• **TASK TO COMPLETE**
Could you reproduce the entries exactly, omitting every picture?

┌─ RECORDS PROVIDED

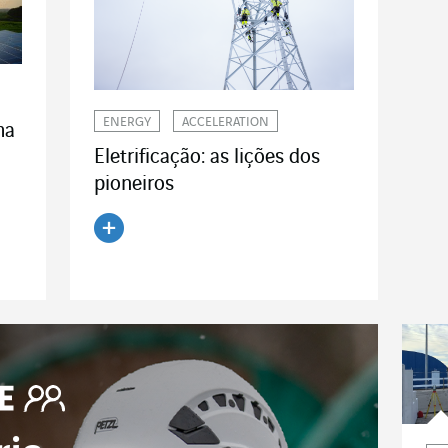
ENERGY
ACCELERATION
ma
Eletrificação: as lições dos
pioneiros
Ler o artigo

└─

• **EXPECTED ANSWER**
ENERGY
ACCELERATION
ma
Eletrificação: as lições dos
pioneiros
Ler o artigo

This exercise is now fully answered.